World Bulletin/News Desk
Eight Uighurs from East Turkistan were sentenced with the death penalty.
According to news from Chinese state media, eight people were senteced to the death penalty along with five people who were given life imprisonment. The defendants were held responsible for a knife attack at a train station as well as an attack on the marketplace. The attack took place on the last day of Chinese President Xi Jinping's visit to the train station in East Turkestan last April.
Attacks have increased alongside increasing pressure from China in East Turkistan. In the past year, at least 200 people have died as a result of said attacks.

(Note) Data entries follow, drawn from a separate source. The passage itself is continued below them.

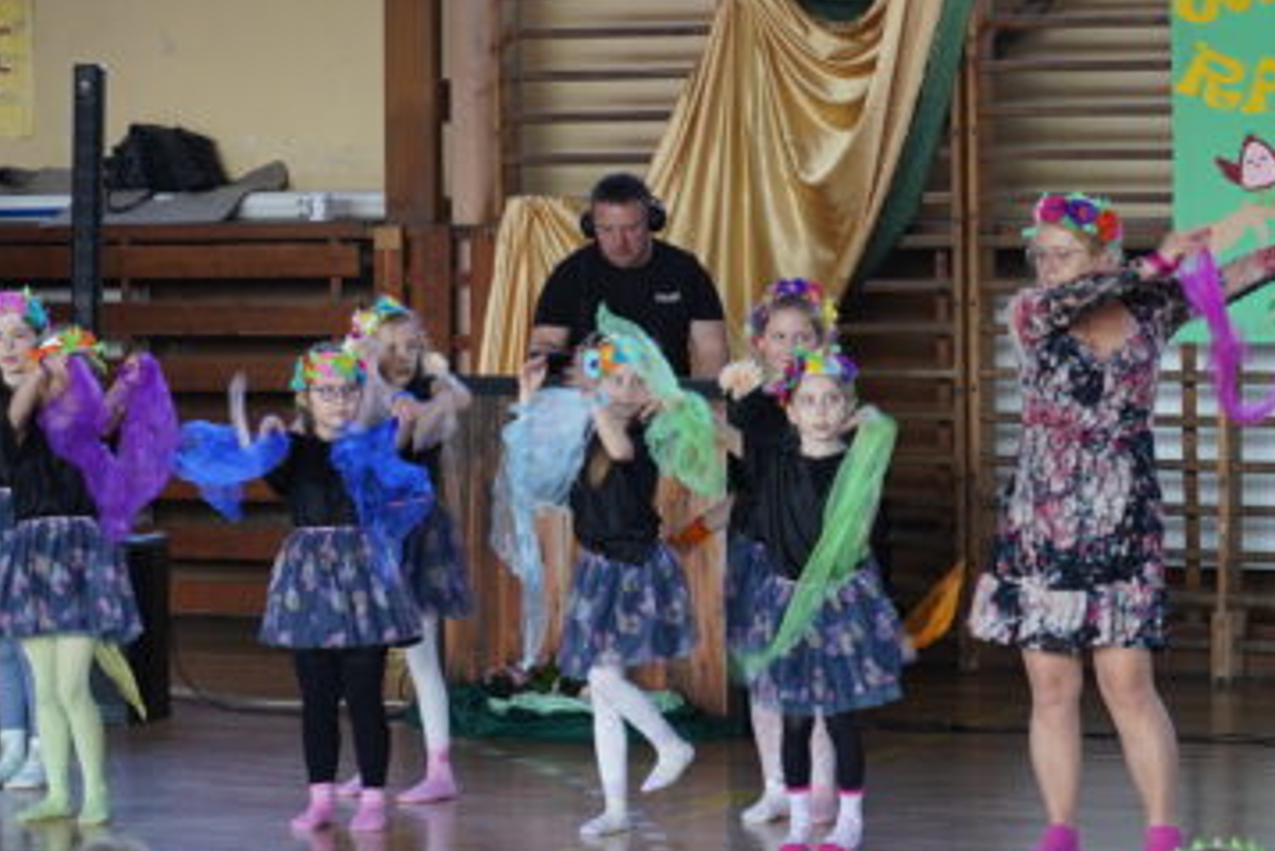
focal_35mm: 171
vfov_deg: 8.0
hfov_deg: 12.0
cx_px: 538
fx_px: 6058
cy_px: 534
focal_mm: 68
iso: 500
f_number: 4
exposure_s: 1/125
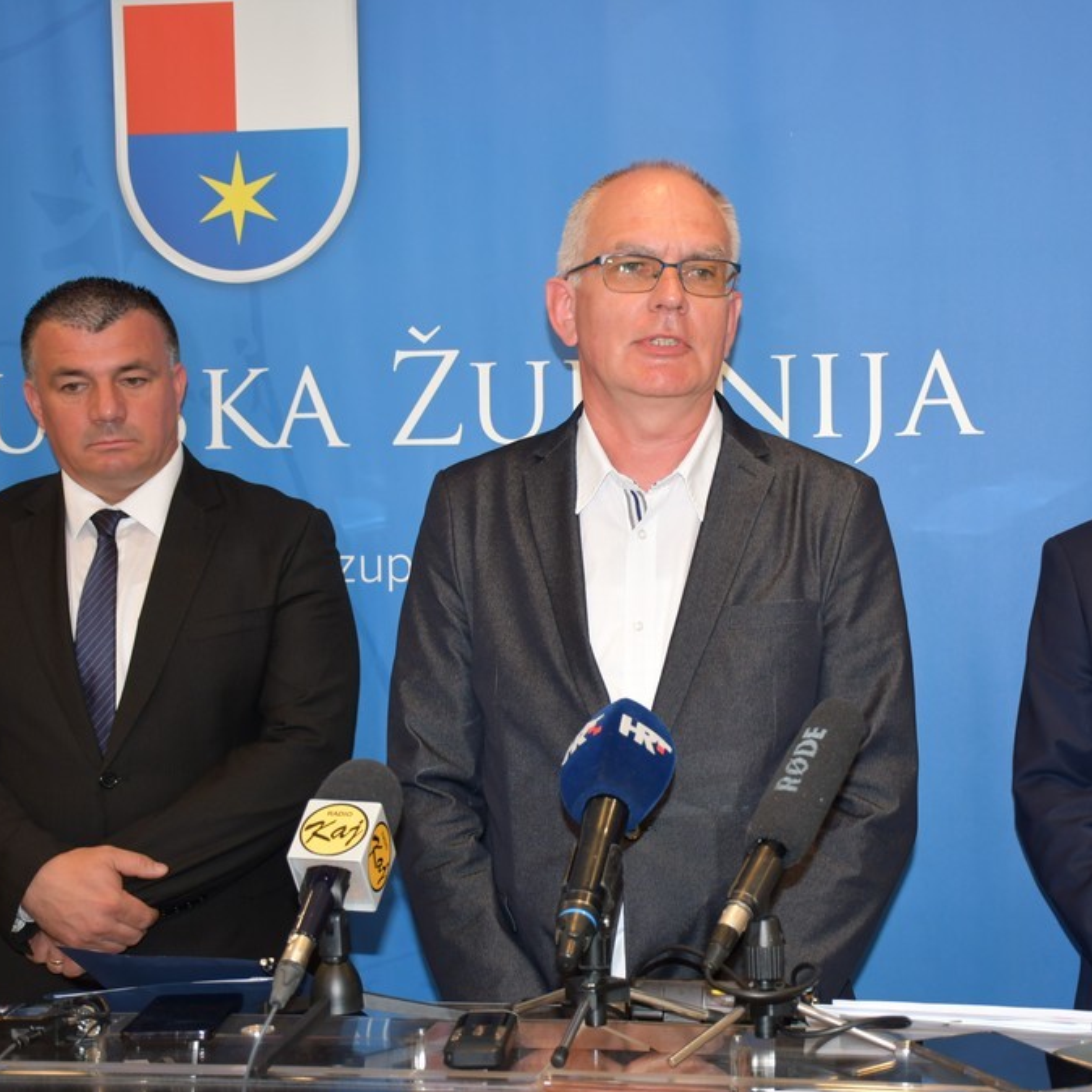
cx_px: 656
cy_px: 552
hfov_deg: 27.7
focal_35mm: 62
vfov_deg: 27.7
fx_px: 2213
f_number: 4
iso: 560
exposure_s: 1/60
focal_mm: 32
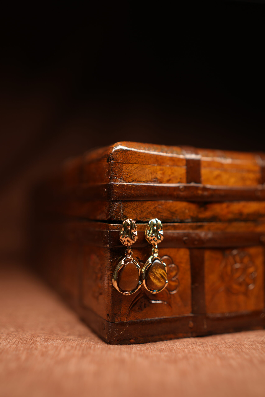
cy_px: 198
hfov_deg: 37.9
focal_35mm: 35
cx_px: 132
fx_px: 386
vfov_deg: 54.4
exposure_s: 1/160
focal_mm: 35
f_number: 2
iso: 100
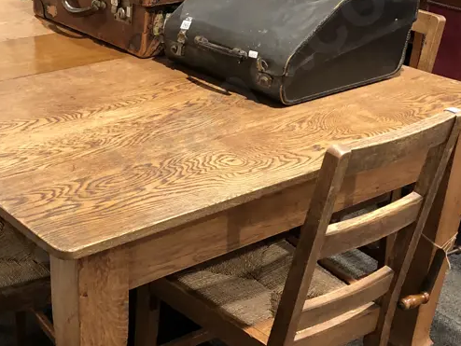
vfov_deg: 25.2
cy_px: 212
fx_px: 773
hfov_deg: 32.2
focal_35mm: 58
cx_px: 84
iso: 80
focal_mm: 3.99
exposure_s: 1/17
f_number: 1.8
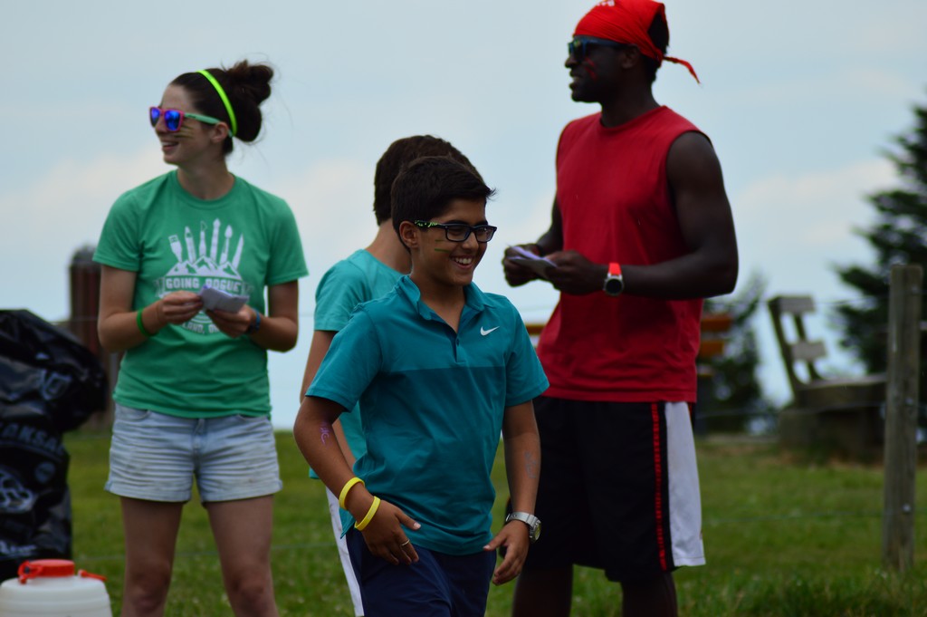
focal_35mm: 225
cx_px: 464
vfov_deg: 6.1
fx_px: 5789
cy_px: 308
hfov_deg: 9.2
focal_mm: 150
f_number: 4.2
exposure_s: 1/640
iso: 100
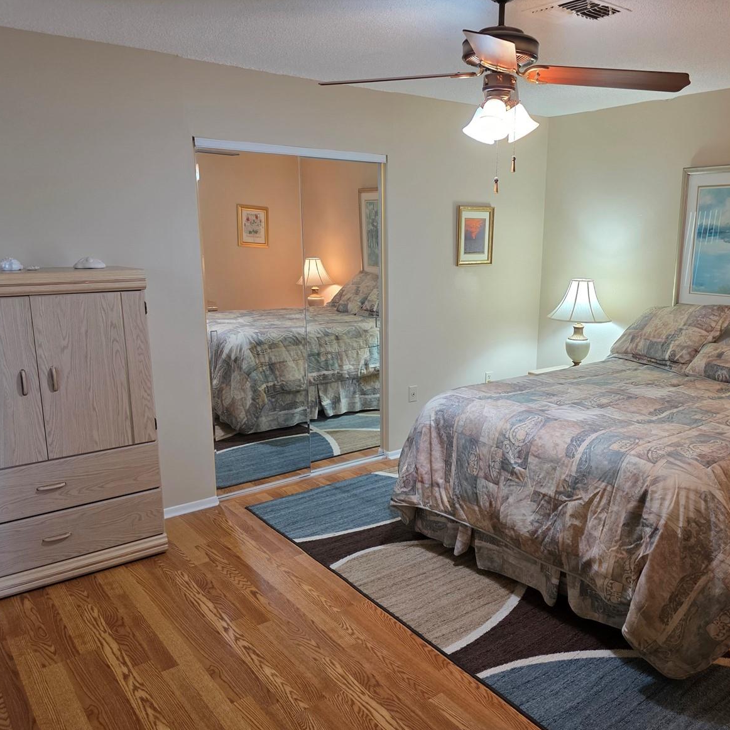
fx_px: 668
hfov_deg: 56.8
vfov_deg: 57.3
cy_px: 364
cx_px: 446
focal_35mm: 28
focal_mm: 6.3
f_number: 1.7
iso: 320
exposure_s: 1/120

State television broadcast interviews with some of the defendants, who said they had been led astray and regretted their actions.

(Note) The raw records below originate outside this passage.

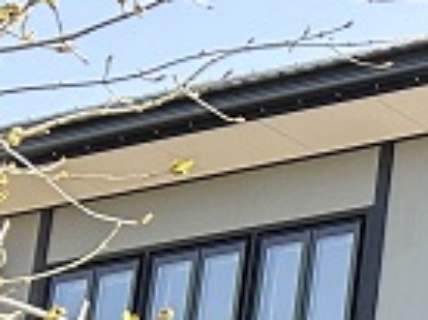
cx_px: 1224
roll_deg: -1.8
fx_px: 1876
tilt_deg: +10.8
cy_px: 632
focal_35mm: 152
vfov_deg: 9.2
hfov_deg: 10.1
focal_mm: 5.7
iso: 50
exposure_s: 1/336
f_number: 1.5
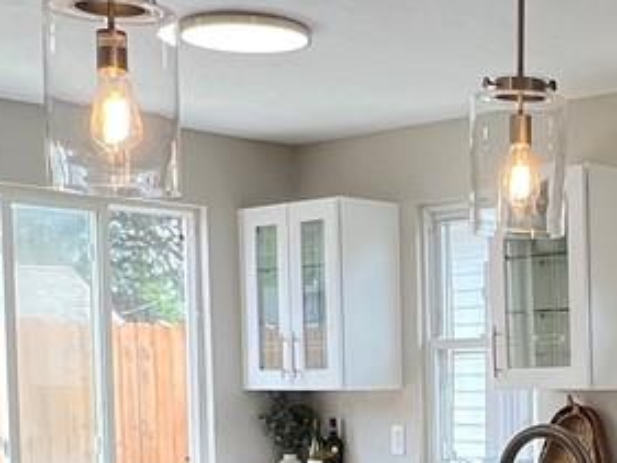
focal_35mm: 74
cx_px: 652
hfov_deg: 24.8
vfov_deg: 18.9
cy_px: 542
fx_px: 1320
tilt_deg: -6.3
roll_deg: +0.1
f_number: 1.8
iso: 50
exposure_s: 1/120
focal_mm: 1.57
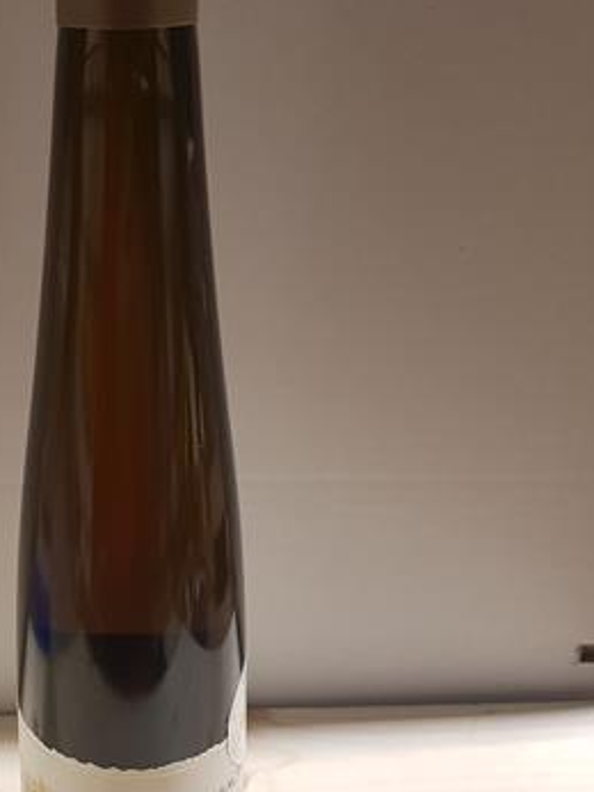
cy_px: 383
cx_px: 96
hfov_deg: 31.1
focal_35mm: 45
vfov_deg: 42.1
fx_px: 1030
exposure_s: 1/50
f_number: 1.7
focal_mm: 4.2
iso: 160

In such a heavily politicised environment, a fair trial was impossible, said Dilxat Raxit, spokesman for exile group the World Uyghur Congress.
"China has not looked at all for the root causes of the incident from the point of view of their own extreme policies," he said in an emailed statement.

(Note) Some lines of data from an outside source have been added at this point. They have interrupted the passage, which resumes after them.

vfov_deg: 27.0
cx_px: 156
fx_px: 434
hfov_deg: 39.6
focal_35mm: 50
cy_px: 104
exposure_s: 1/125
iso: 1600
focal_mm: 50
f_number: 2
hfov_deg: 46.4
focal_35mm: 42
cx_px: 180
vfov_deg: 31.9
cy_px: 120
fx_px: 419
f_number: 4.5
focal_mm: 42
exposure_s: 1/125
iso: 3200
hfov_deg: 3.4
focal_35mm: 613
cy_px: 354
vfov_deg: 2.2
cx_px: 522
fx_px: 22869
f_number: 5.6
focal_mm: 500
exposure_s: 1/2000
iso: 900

Exiled Uighur groups and human rights activists say the government's repressive policies in Xinjiang, including controls on Islam, have provoked unrest.
East Turkestan (Xinjiang), resource-rich and strategically located on the borders of central Asia, is crucial to China's growing energy needs. Analysts say most of the proceeds from sales of its resources have gone to majority Han Chinese, stoking resentment among Uighurs.